In Heisenberg’s War: The Secret History of the German Bomb (609 pages. Knopf. $27.50) Pulitzer Prize-winning reporter Thomas Powers argues that Heisenberg knew enough to build a bomb, that his scruples were genuine and that he almost perversely understated his own case. Heisenberg, who died in 1976, claimed only that he had been lucky to avoid a moral dilemma. “I was able to say in all honesty that, yes, we could build an atomic bomb,” he recalled in 1968, “but … only … if we had at our disposal the best researchers in Germany and a large part of the industrial resources of our country.” American scientists, Powers points out, were in just the same situation. Unlike them-and unlike Germany’s own rocket scientists-Heisenberg stressed to military authorities only difficulty, not urgency. If Heisenberg had wanted a green light, Powers argues, he would only have had to ask. “But Heisenberg did not simply withhold himself, stand aside, let the project die,” Powers continues. “He killed it.”

At a crucial 1942 meeting, Albert Speer, Hitler’s military procurer, offered to build cyclotrons; Heisenberg said Germans lacked experience using them. Speer offered funds; Heisenberg proposed a discouragingly modest budget. The Nobel laureate even failed to reassure Speer that a runaway chain reaction wouldn’t fry the planet. The German bomb died then and there. Heisenberg didn’t explain basic bomb physics to Walther Gerlach, head of his own program; yet to non-German scientists he was treasonably talkative-“the single most important source of true information about the German bomb program picked up by the Allies, although it was not always believed.” In fact, the Allies considered assassinating Heisenberg. OSS agent Moe Berg, linguist, polymath, ex-Boston Red Sox catcher and all-around eccentric, stalked him at a lecture in Zurich, pistol in pocket. Luckily for Heisenberg, he discussed nothing more sinister than S-matrix theory.

Powers needed sterner editing: he never tells what S-matrix theory is, and his explanations of quantum mechanics and Heisenberg’s revolutionary and disquieting “uncertainty principle” (we can know a particle’s momentum or location, but not both) are sketchy at best; he repeats stories and quotations.
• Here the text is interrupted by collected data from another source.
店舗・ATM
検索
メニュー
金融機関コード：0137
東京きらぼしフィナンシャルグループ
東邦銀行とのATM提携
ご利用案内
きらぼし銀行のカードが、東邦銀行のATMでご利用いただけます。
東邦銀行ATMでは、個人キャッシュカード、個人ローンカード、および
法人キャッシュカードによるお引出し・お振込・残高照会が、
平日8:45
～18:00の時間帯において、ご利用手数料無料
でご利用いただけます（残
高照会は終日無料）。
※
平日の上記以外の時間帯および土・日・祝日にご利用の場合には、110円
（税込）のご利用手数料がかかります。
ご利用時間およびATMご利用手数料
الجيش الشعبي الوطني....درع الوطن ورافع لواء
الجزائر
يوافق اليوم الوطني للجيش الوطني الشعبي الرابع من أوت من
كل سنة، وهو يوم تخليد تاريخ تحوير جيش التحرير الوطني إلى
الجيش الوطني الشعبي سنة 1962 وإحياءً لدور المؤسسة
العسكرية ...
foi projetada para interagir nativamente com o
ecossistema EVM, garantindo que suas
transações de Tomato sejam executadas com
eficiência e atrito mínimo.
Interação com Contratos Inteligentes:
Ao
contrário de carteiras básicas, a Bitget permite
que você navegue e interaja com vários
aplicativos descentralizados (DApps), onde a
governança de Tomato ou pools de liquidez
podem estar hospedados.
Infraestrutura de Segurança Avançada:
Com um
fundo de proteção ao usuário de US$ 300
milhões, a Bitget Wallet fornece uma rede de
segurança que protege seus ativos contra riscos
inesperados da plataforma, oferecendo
Such annoyances, though, matter less than the case Powers builds-and his anger at his closemouthed hero for not taking better care of his posthumous reputation. But if Heisenberg really did deny Hitler the bomb, why wouldn’t he say so? A story his wife told suggests he suffered from-or gloried in-a stiff-necked sense of pride. When he was 6, a teacher hit his hand with a ruler for some misattributed infraction. The teacher later apologized, but Heisenberg wouldn’t accept his apology and never looked him in the face again.